# Please help Fosgate Punch P500-1bd shut down



## VeXun11 (Apr 21, 2009)

I have a Fosgate Punch P500-1bd and 2 12' alpine type r's with a kenwood touch screen lcd head unit, im really scared, I was driving home and I cranked the system up really quick cuz the bass wasnt hitting as hard as i wanted it to, right after I cranked it up, the amp shut down, I panicked so i pulled over and checked the fuse under the hood, it looks fine, doesnt look blown so immediately i panicked, turning the car on and off hoping the amp would come back on but it didnt and has yet to, all of the wiring is secure, and professionally setup so it cant be that, any ideas anyone?


----------



## PerfaLock (Apr 8, 2009)

what about the fuse on the amp?


----------



## VeXun11 (Apr 21, 2009)

I was actually looking for where the fuses are on the amp and didnt see them anywhere.. im really stressing out because I spent a bit too much money on the system and was kinda regretting spending so much but I was very satisfied so that kinda made that pain go away but now im really stressed lol


----------



## jaggerwild (May 21, 2007)

VeXun11 said:


> I have a Fosgate Punch P500-1bd and 2 12' alpine type r's with a kenwood touch screen lcd head unit, im really scared, I was driving home and I cranked the system up really quick cuz the bass wasnt hitting as hard as i wanted it to, right after I cranked it up, the amp shut down, I panicked so i pulled over and checked the fuse under the hood, it looks fine, doesnt look blown so immediately i panicked, turning the car on and off hoping the amp would come back on but it didnt and has yet to, all of the wiring is secure, and professionally setup so it cant be that, any ideas anyone?

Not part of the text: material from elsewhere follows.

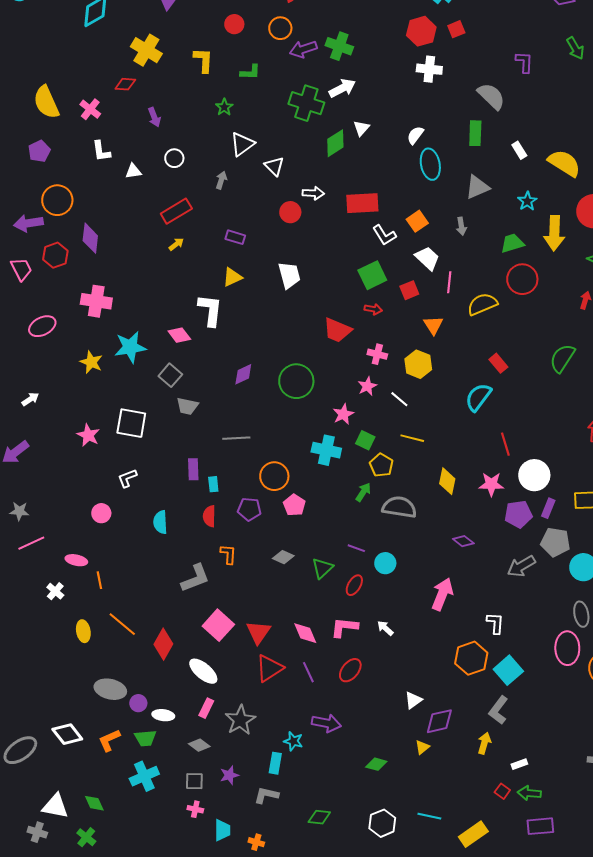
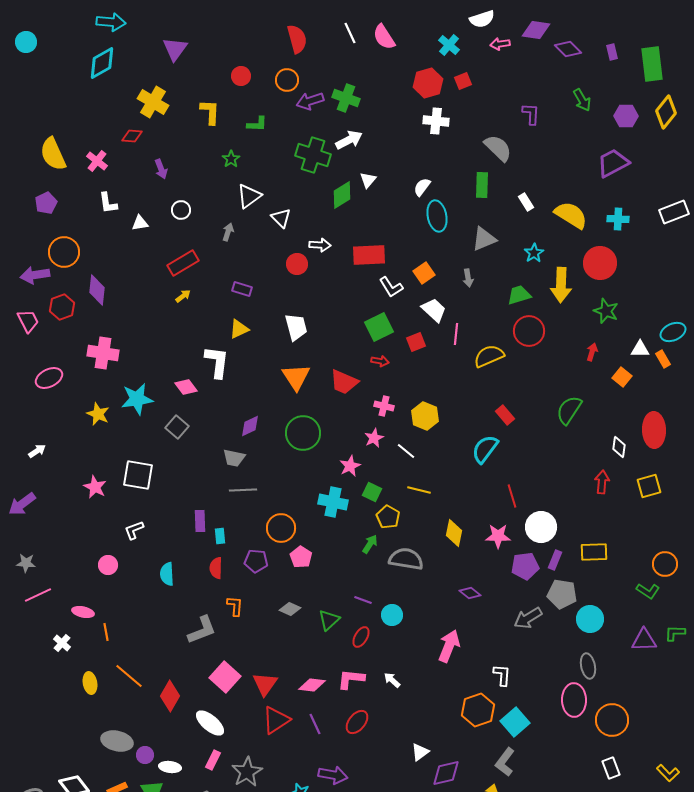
orange triangle: (433, 325) -> (296, 377), moved, size x1.4
gray trapezoid: (187, 406) -> (234, 458), moved
pink diamond: (305, 633) -> (312, 685), turned -60

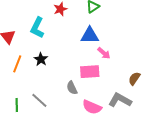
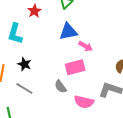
gray line: (39, 100) -> (24, 88), moved

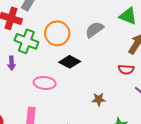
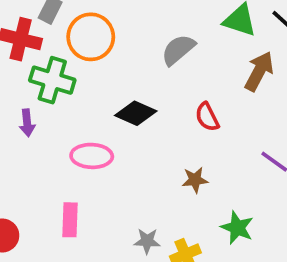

Replace the power supply fuse EVEN tough it looks good it may be bad, you will not see the melted solider in the end of it.


----------



## VeXun11 (Apr 21, 2009)

I'm not quite sure where the power supply fuse is. Also i'm not too tech savy but would it be hard at all to do?


----------



## lcurle (Oct 5, 2008)

under the hood next to the battery is where the "Inline fuse" should be.


----------



## lcurle (Oct 5, 2008)

you can put a volt meter on your amp to see if it infact getting power, if it is but still not responding, then your amp is a gonner.


----------



## jaggerwild (May 21, 2007)

As Lee said it is on the cable going from the AMP to the battery, the installer should have placed it as close to the battery as possible. So It should be there or in approx.


----------